1A minha alma está desgostosa da vida. Dou livre curso ao meu lamento; falarei na amargura de meu coração.
2Em lugar de me condenar, direi a Deus: ‘Mostra-me por que razão me tratas assim.
3Encontras prazer em me oprimir, em renegar a obra de tuas mãos, em favorecer os planos dos maus?
4Terás porventura olhos de carne, ou vês as coisas como as veem os seres humanos?*
5Serão os teus dias como os de um mortal e teus anos como os de um humano,
6para que procures a minha culpa e persigas o meu pecado?
7No entanto, sabes que não sou culpado e que ninguém me pode livrar de tuas mãos.
8As tuas mãos formaram-me e fizeram-me; mudando de ideia, queres me destruir!

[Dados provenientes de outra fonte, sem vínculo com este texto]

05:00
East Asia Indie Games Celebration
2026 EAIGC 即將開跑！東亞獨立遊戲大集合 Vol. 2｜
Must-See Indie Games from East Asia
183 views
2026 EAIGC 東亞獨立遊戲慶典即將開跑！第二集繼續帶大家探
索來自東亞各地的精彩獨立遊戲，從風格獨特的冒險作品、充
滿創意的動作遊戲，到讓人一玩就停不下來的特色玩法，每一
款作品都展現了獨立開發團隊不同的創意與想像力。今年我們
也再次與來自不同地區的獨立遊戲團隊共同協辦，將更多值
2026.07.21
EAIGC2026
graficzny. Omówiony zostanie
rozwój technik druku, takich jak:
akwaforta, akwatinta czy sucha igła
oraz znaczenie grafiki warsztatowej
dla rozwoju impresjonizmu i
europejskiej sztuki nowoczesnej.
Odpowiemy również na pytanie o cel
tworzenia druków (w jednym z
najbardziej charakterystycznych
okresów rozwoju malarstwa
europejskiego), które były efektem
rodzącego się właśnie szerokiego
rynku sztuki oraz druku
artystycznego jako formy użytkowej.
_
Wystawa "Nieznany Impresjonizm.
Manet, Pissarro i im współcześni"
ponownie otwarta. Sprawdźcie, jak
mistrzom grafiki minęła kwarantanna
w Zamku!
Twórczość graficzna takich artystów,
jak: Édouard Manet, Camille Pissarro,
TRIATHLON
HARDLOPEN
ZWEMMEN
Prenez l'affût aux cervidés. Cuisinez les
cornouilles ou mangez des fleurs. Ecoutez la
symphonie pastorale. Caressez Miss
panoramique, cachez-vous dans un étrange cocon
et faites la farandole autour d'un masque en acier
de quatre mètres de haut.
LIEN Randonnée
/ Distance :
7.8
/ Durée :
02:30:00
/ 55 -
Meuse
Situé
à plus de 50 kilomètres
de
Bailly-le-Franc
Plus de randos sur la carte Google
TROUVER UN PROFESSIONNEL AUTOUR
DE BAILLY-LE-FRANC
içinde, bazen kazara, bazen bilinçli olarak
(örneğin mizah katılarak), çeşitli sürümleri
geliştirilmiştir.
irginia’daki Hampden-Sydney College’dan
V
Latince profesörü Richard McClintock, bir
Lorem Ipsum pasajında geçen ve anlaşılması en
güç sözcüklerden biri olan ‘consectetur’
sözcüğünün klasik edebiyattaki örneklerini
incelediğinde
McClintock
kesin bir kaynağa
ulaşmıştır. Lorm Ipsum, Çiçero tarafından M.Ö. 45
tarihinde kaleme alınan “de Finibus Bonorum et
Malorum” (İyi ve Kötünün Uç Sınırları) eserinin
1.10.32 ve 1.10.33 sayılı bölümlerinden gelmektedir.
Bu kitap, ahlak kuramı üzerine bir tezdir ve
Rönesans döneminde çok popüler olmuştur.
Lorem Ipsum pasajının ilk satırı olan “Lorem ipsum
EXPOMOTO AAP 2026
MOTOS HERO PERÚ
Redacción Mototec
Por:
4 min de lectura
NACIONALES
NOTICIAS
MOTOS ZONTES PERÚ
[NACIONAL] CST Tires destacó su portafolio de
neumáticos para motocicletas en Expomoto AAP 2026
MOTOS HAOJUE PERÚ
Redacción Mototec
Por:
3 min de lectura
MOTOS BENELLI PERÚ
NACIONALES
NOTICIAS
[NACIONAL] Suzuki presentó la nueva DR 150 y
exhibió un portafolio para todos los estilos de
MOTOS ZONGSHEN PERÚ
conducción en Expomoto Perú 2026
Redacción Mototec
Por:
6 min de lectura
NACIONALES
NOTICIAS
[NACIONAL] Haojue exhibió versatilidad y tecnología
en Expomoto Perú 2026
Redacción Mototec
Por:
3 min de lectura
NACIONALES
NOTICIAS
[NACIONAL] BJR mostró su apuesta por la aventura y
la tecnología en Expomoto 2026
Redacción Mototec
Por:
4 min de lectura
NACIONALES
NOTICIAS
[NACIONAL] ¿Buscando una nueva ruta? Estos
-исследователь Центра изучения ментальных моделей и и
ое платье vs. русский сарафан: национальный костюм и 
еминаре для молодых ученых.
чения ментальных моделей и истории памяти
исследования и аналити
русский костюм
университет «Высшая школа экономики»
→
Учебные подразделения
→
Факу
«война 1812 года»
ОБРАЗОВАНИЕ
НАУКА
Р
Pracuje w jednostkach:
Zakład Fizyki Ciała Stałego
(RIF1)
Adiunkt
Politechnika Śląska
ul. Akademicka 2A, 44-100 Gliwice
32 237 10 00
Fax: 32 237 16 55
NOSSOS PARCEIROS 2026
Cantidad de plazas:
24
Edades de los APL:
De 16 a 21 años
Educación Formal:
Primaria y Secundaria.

9Lembra-te de que me formaste como o barro, e agora queres devolver-me ao pó?
10Não me derramaste como leite e me coalhaste como um queijo?*
11De pele e carne me vestiste, de ossos e nervos me teceste.
12Concedeste-me vida e misericórdia e tua providência conservou o meu espírito.
13Contudo, eis o que escondias em teu coração, vejo bem o que meditavas.
14Se peco, me observas, não perdoarás o meu pecado.
15Se eu for culpado, ai de mim! Se for inocente, não ousarei levantar a cabeça, farto de vergonha e consciente de minha miséria.
16Esgotado, me caças como um leão. Não cessas de desfraldar contra mim teu estranho poder.
17Renovas contra mim teus assaltos, teu furor cresce contra mim e vigorosas tropas vêm-me cercar.
18Por que me tiraste do ventre materno? Tivesse morrido, nenhum olho me teria visto.
19Teria sido como se nunca tivesse existido, do ventre me teriam levado ao túmulo’.
20Não são bem curtos os dias de minha vida? Que ele me deixe respirar um instante,
21antes que eu parta, para não mais voltar, ao tenebroso país das sombras da morte,
22opaca e sombria região, reino de sombra e de caos, onde a noite faz as vezes de claridade”.